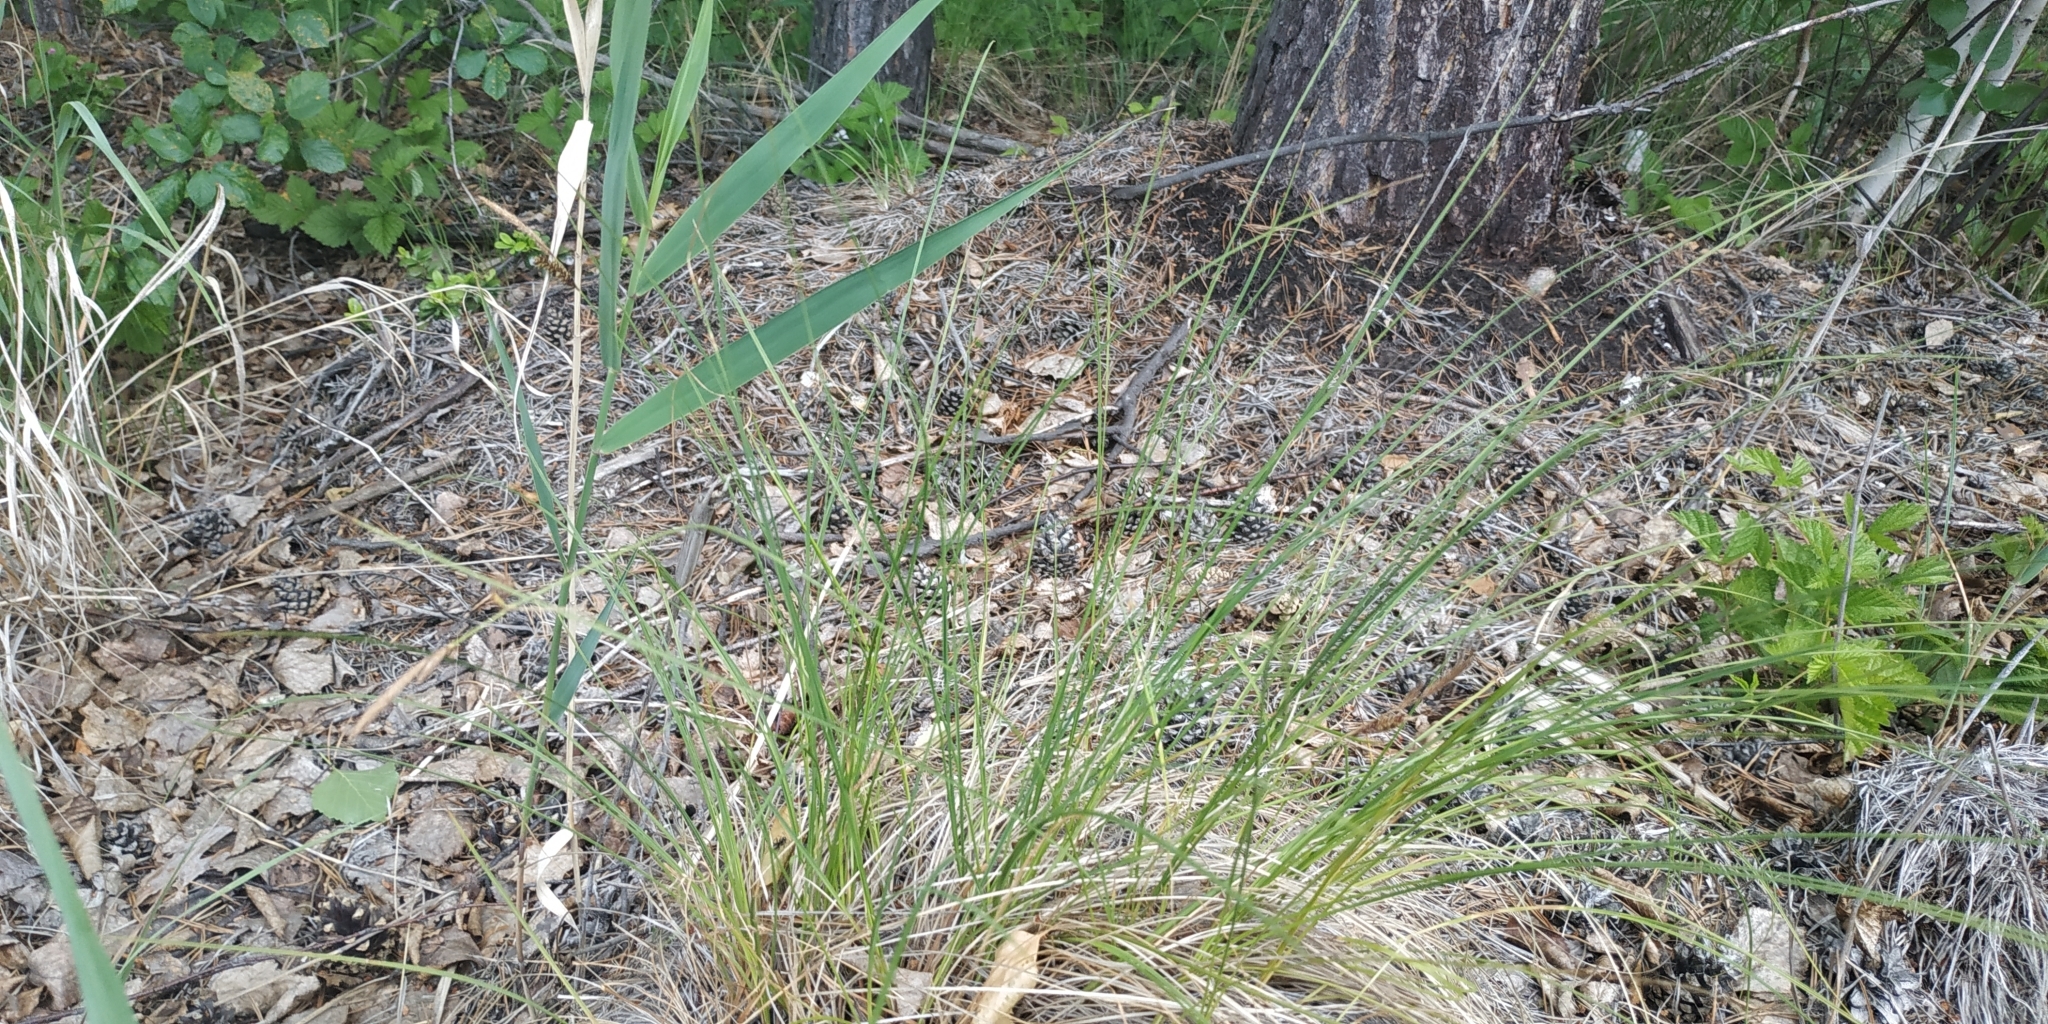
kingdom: Plantae
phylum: Tracheophyta
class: Liliopsida
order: Poales
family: Cyperaceae
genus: Carex
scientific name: Carex nigra
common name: Common sedge
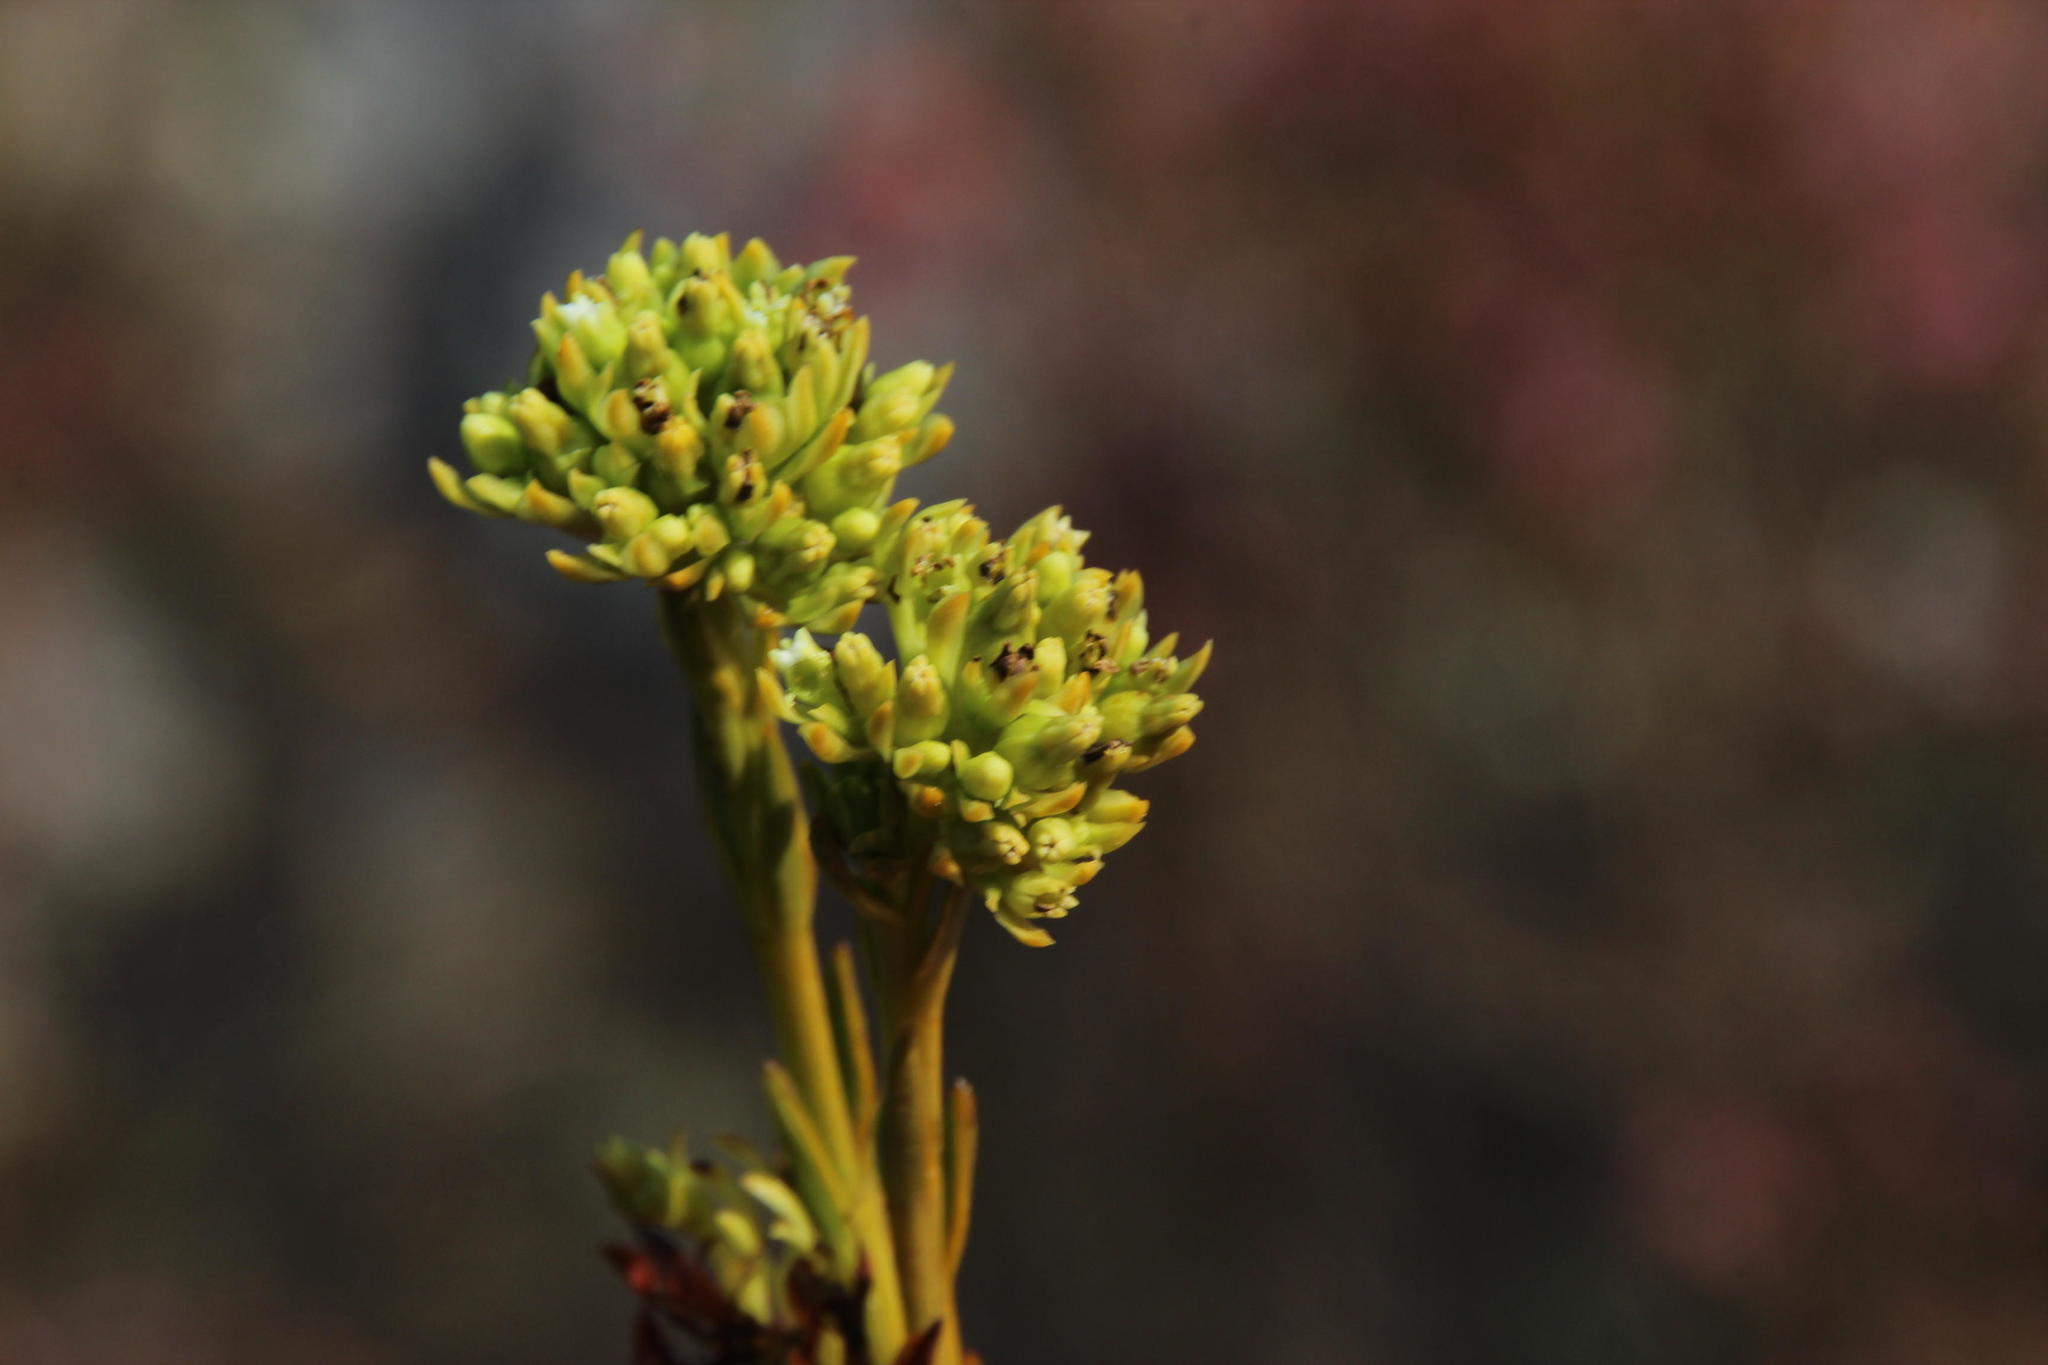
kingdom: Plantae
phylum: Tracheophyta
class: Magnoliopsida
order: Santalales
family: Thesiaceae
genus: Thesium
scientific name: Thesium fallax
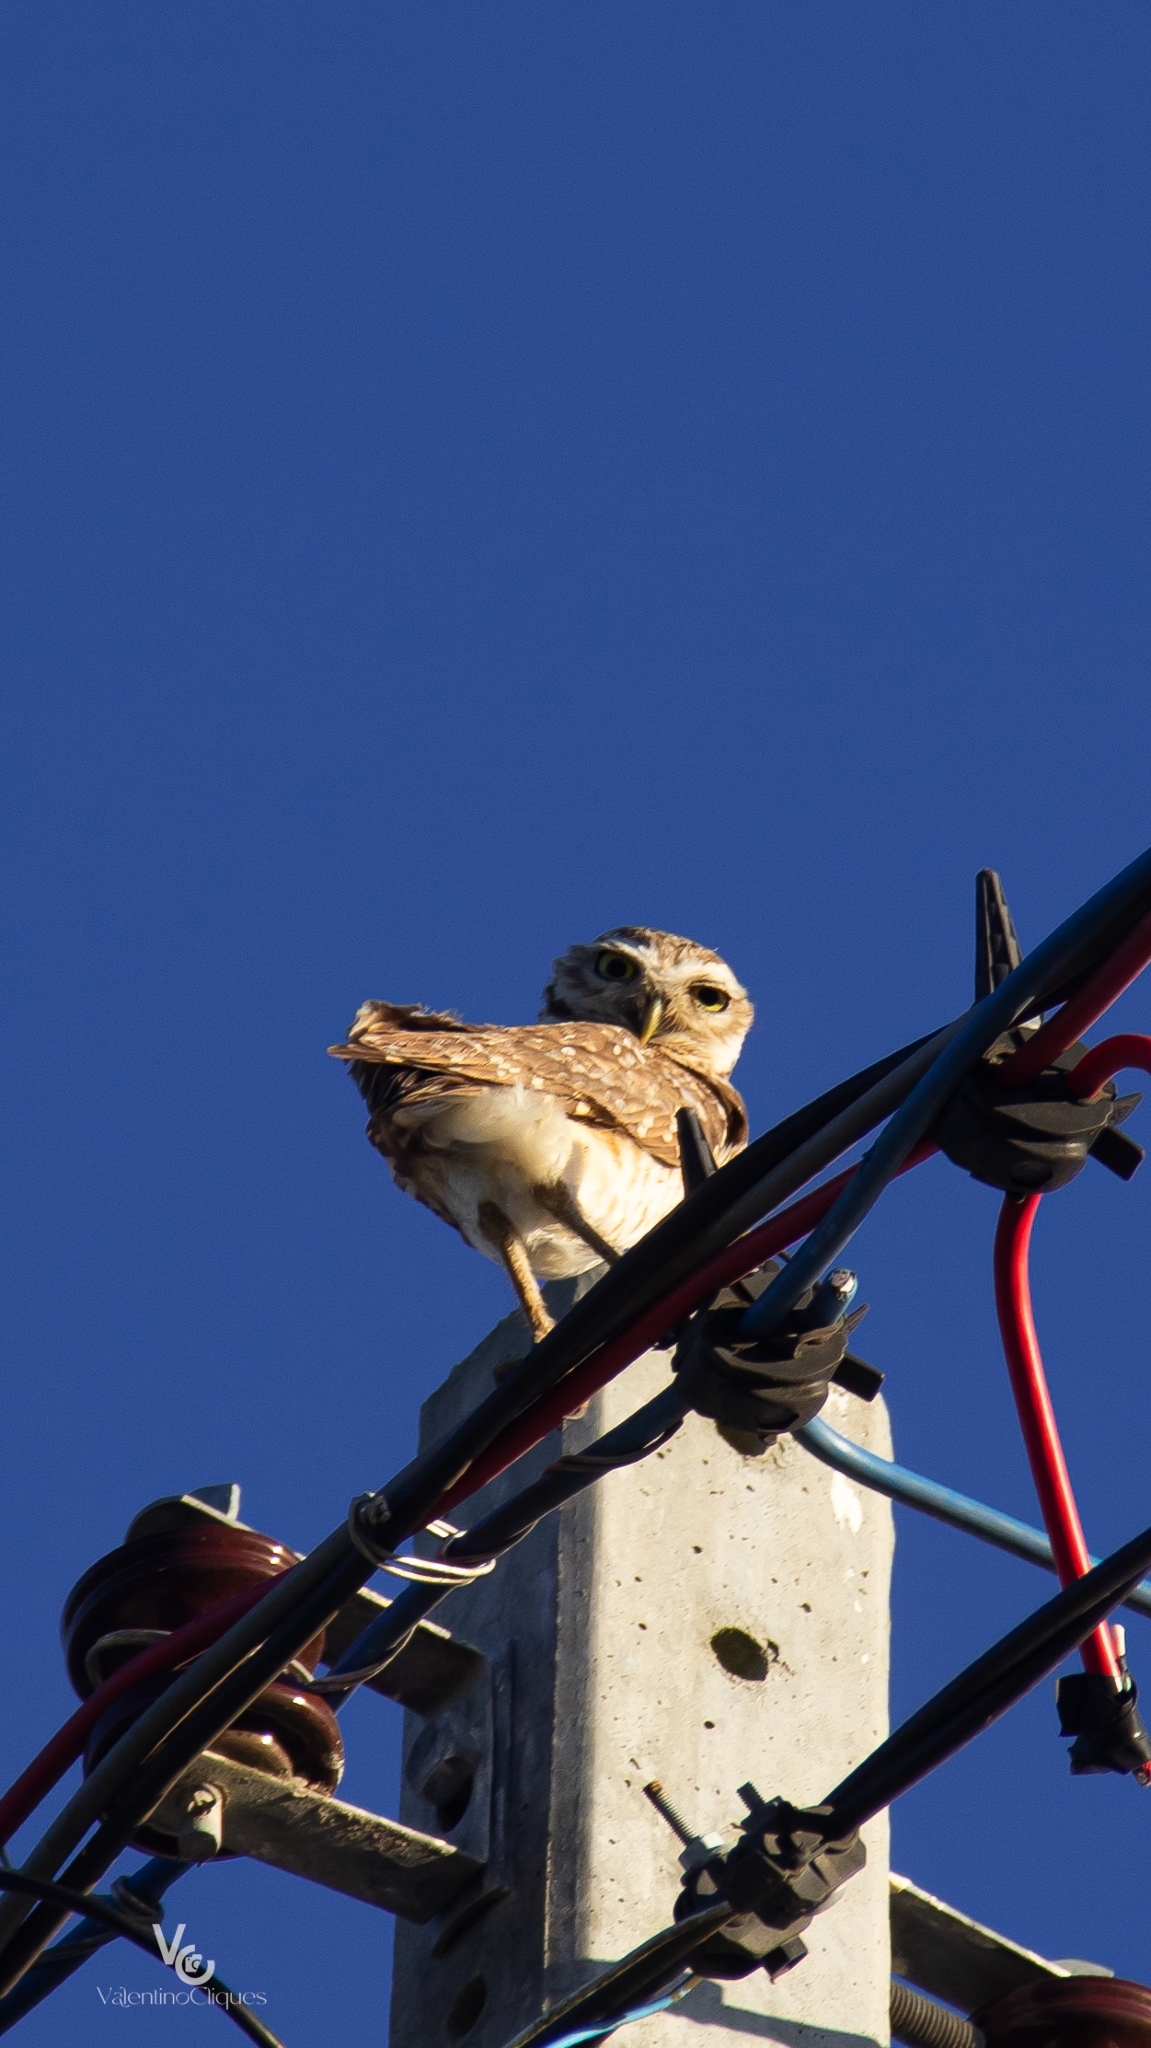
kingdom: Animalia
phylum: Chordata
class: Aves
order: Strigiformes
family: Strigidae
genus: Athene
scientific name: Athene cunicularia
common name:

★ ★ ★

**Prompt**:
Copy each line of the listing above word for word, leaving out the pictures.

**Exercise response**:
kingdom: Plantae
phylum: Tracheophyta
class: Liliopsida
order: Poales
family: Cyperaceae
genus: Carex
scientific name: Carex nigra
common name: Common sedge
kingdom: Plantae
phylum: Tracheophyta
class: Magnoliopsida
order: Santalales
family: Thesiaceae
genus: Thesium
scientific name: Thesium fallax
kingdom: Animalia
phylum: Chordata
class: Aves
order: Strigiformes
family: Strigidae
genus: Athene
scientific name: Athene cunicularia
common name:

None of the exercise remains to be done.